Introduction
Digital Equipment Corporation created the PDP-8, a 12-bit minicomputer (DEC). With over 50,000 units sold over the model’s lifespan, it was the first commercially successful minicomputer. Although it features a smaller instruction set that is an extended version of the PDP-5 instruction set, its fundamental design is similar to the ground-breaking LINC. The PDP-14 industrial controller system and the PDP-12, a modified version of the PDP-8 and LINC ideas, are similar devices made by DEC.

The PDP-8 offers value by combining low cost, ease of use, expandability, and thorough engineering. The PDP-8’s low cost and huge production made a computer accessible to many new customers for many new purposes, which has the greatest historical relevance. It continues to be important as a classic illustration of value-engineered computer design.
Memory
The greatest number of words that the original PDP-8 can address indirectly through a word pointer is 4,096, which corresponds to the 4,096 distinct values that a 12-bit word may have. 4,096 12-bit words, or 6 kB, correspond to 6,144 bytes in current terms. It became beneficial to increase this limit as programmes got more intricate and memory became less expensive.
New hardware that was not part of the original design appended high-order bits to the program’s produced effective addresses in order to retain compatibility with older applications. The accessible memory is increased by a factor of 8 by the Memory Extension Controller, making a total of 32,768 words available.

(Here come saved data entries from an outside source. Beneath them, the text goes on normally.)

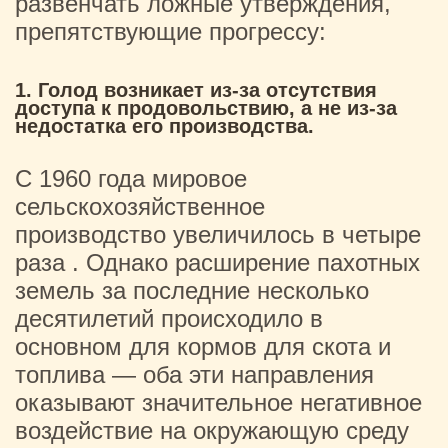
развенчать ложные утверждения,
препятствующие прогрессу:
1. Голод возникает из-за отсутствия
доступа к продовольствию, а не из-за
недостатка его производства.
С 1960 года мировое
сельскохозяйственное
производство увеличилось в четыре
раза . Однако расширение пахотных
земель за последние несколько
десятилетий происходило в
основном для кормов для скота и
топлива — оба эти направления
оказывают значительное негативное
воздействие на окружающую среду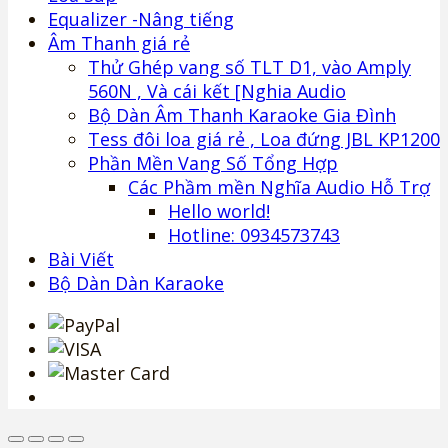
Equalizer -Nâng tiếng
Âm Thanh giá rẻ
Thử Ghép vang số TLT D1, vào Amply
560N , Và cái kết [Nghia Audio
Bộ Dàn Âm Thanh Karaoke Gia Đình
Tess đôi loa giá rẻ , Loa đứng JBL KP1200
Phần Mền Vang Số Tổng Hợp
Các Phầm mền Nghĩa Audio Hỗ Trợ
Hello world!
Hotline: 0934573743
Bài Viết
Bộ Dàn Dàn Karaoke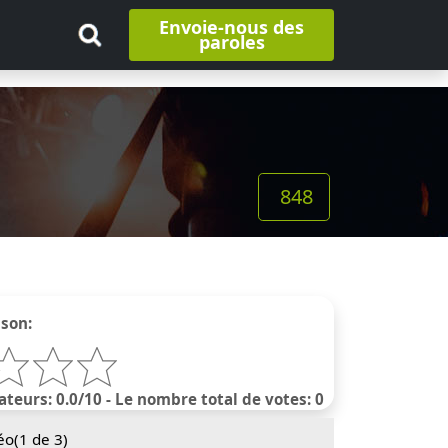
Envoie-nous des
paroles
848
nson:
ateurs: 0.0/10 - Le nombre total de votes: 0
éo(
1
de 3)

This increase was deemed enough because a full 32K of memory would cost the same as the CPU at the time that core memory cost roughly 50 cents per word.
Virtualisation
The Memory Extension Controller was improved to support machine virtualization on the PDP-8/E and subsequent generations. Under the supervision of a virtual machine manager, a programme created to utilise all of a PDP-8’s resources can live with other similar programmes on the same PDP-8. All I/O instructions, including those that used the Memory Extension Controller, can be made by the manager to set off a trap (an interrupt handled by the manager). The manager can then map memory references, data or instruction fields, and I/O to different devices in this manner. The manager provides each original application with full access to a “virtual machine.”
Instructions set
The operation code is represented by the three high-order bits (labelled bits 0 through 3) of the 12-bit instruction word. Bits 5 through 11 give a 7-bit address for the six memory-related operations. If bit 4 is set, it indicates that the address should be completed using the 5 high-order bits of the programme counter (PC) register and that the addressed location should be inside the same 128 words as the instruction. If bit 4 is set to zero, the first 128 words of memory are utilised to address the place if bit 4 is clear. Bit 3 designates indirection; if set, the address collected so far refers to a 12-bit value in memory that provides the instruction’s real effective address.